Segment Start: RECORDS FOR THIS TASK

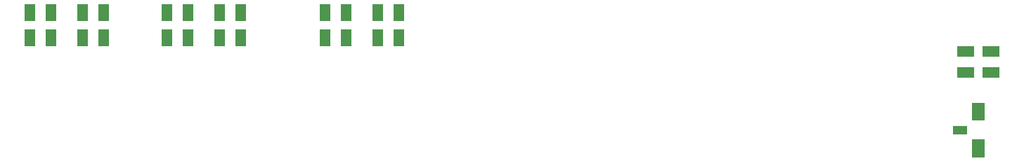
<source format=gbr>
G04 start of page 10 for group -4015 idx -4015 *
G04 Title: (unknown), toppaste *
G04 Creator: pcb 4.2.2 *
G04 CreationDate: Tue May 11 21:17:39 2021 UTC *
G04 For: thomasc *
G04 Format: Gerber/RS-274X *
G04 PCB-Dimensions (mil): 5250.00 1500.00 *
G04 PCB-Coordinate-Origin: lower left *
%MOIN*%
%FSLAX25Y25*%
%LNTOPPASTE*%
%ADD55C,0.0001*%
G54D55*G36*
X202500Y122500D02*X197500D01*
Y114500D01*
X202500D01*
Y122500D01*
G37*
G36*
Y110500D02*X197500D01*
Y102500D01*
X202500D01*
Y110500D01*
G37*
G36*
X127500Y122500D02*X122500D01*
Y114500D01*
X127500D01*
Y122500D01*
G37*
G36*
Y110500D02*X122500D01*
Y102500D01*
X127500D01*
Y110500D01*
G37*
G36*
X52500Y122500D02*X47500D01*
Y114500D01*
X52500D01*
Y122500D01*
G37*
G36*
Y110500D02*X47500D01*
Y102500D01*
X52500D01*
Y110500D01*
G37*
G36*
X227500Y122500D02*X222500D01*
Y114500D01*
X227500D01*
Y122500D01*
G37*
G36*
Y110500D02*X222500D01*
Y102500D01*
X227500D01*
Y110500D01*
G37*
G36*
X152500Y122500D02*X147500D01*
Y114500D01*
X152500D01*
Y122500D01*
G37*
G36*
Y110500D02*X147500D01*
Y102500D01*
X152500D01*
Y110500D01*
G37*
G36*
X77500Y122500D02*X72500D01*
Y114500D01*
X77500D01*
Y122500D01*
G37*
G36*
Y110500D02*X72500D01*
Y102500D01*
X77500D01*
Y110500D01*
G37*
G36*
X62500D02*X57500D01*
Y102500D01*
X62500D01*
Y110500D01*
G37*
G36*
Y122500D02*X57500D01*
Y114500D01*
X62500D01*
Y122500D01*
G37*
G36*
X87500Y110500D02*X82500D01*
Y102500D01*
X87500D01*
Y110500D01*
G37*
G36*
Y122500D02*X82500D01*
Y114500D01*
X87500D01*
Y122500D01*
G37*
G36*
X117500Y110500D02*X112500D01*
Y102500D01*
X117500D01*
Y110500D01*
G37*
G36*
Y122500D02*X112500D01*
Y114500D01*
X117500D01*
Y122500D01*
G37*
G36*
X142500Y110500D02*X137500D01*
Y102500D01*
X142500D01*
Y110500D01*
G37*
G36*
Y122500D02*X137500D01*
Y114500D01*
X142500D01*
Y122500D01*
G37*
G36*
X217500Y110500D02*X212500D01*
Y102500D01*
X217500D01*
Y110500D01*
G37*
G36*
Y122500D02*X212500D01*
Y114500D01*
X217500D01*
Y122500D01*
G37*
G36*
X192500Y110500D02*X187500D01*
Y102500D01*
X192500D01*
Y110500D01*
G37*
G36*
Y122500D02*X187500D01*
Y114500D01*
X192500D01*
Y122500D01*
G37*
G36*
X503000Y75500D02*X497000D01*
Y67000D01*
X503000D01*
Y75500D01*
G37*
G36*
Y58000D02*X497000D01*
Y49500D01*
X503000D01*
Y58000D01*
G37*
G36*
X488000Y64500D02*Y60500D01*
X494500D01*
Y64500D01*
X488000D01*
G37*
G36*
X490000Y102500D02*Y97500D01*
X498000D01*
Y102500D01*
X490000D01*
G37*
G36*
X502000D02*Y97500D01*
X510000D01*
Y102500D01*
X502000D01*
G37*
G36*
X490000Y92500D02*Y87500D01*
X498000D01*
Y92500D01*
X490000D01*
G37*
G36*
X502000D02*Y87500D01*
X510000D01*
Y92500D01*
X502000D01*
G37*
M02*

</source>
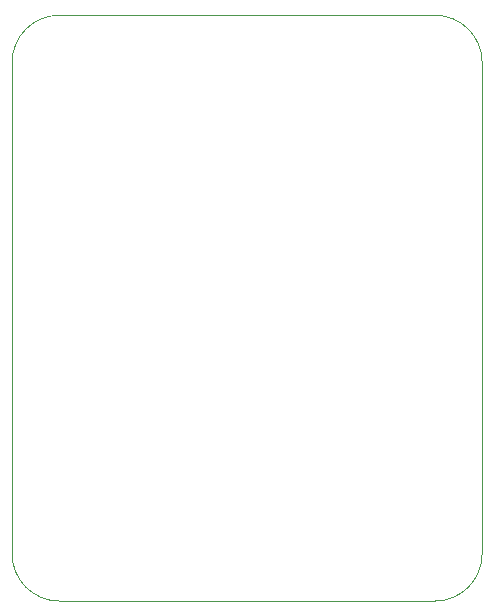
<source format=gbr>
%TF.GenerationSoftware,KiCad,Pcbnew,9.0.2*%
%TF.CreationDate,2025-07-21T15:30:36-04:00*%
%TF.ProjectId,Three Phase Current Sensor,54687265-6520-4506-9861-736520437572,rev?*%
%TF.SameCoordinates,Original*%
%TF.FileFunction,Profile,NP*%
%FSLAX46Y46*%
G04 Gerber Fmt 4.6, Leading zero omitted, Abs format (unit mm)*
G04 Created by KiCad (PCBNEW 9.0.2) date 2025-07-21 15:30:36*
%MOMM*%
%LPD*%
G01*
G04 APERTURE LIST*
%TA.AperFunction,Profile*%
%ADD10C,0.050000*%
%TD*%
G04 APERTURE END LIST*
D10*
X91600000Y-87800000D02*
X59800000Y-87800000D01*
X55800000Y-83800000D02*
X55800000Y-42200000D01*
X55800000Y-42200000D02*
G75*
G02*
X59800000Y-38200000I4000000J0D01*
G01*
X95600000Y-42200000D02*
X95600000Y-83800000D01*
X59800000Y-87800000D02*
G75*
G02*
X55800000Y-83800000I0J4000000D01*
G01*
X95600000Y-83800000D02*
G75*
G02*
X91600000Y-87800000I-4000000J0D01*
G01*
X59800000Y-38200000D02*
X91600000Y-38200000D01*
X91600000Y-38200000D02*
G75*
G02*
X95600000Y-42200000I0J-4000000D01*
G01*
M02*

</source>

Segment End: RECORDS FOR THIS TASK

▶ [WORK ITEM] Only lines that contain the string "Gerber" count; pick each one out of the records and copy it.

▶ [WRITTEN SOLUTION]
G04 Format: Gerber/RS-274X *
G04 Gerber Fmt 4.6, Leading zero omitted, Abs format (unit mm)*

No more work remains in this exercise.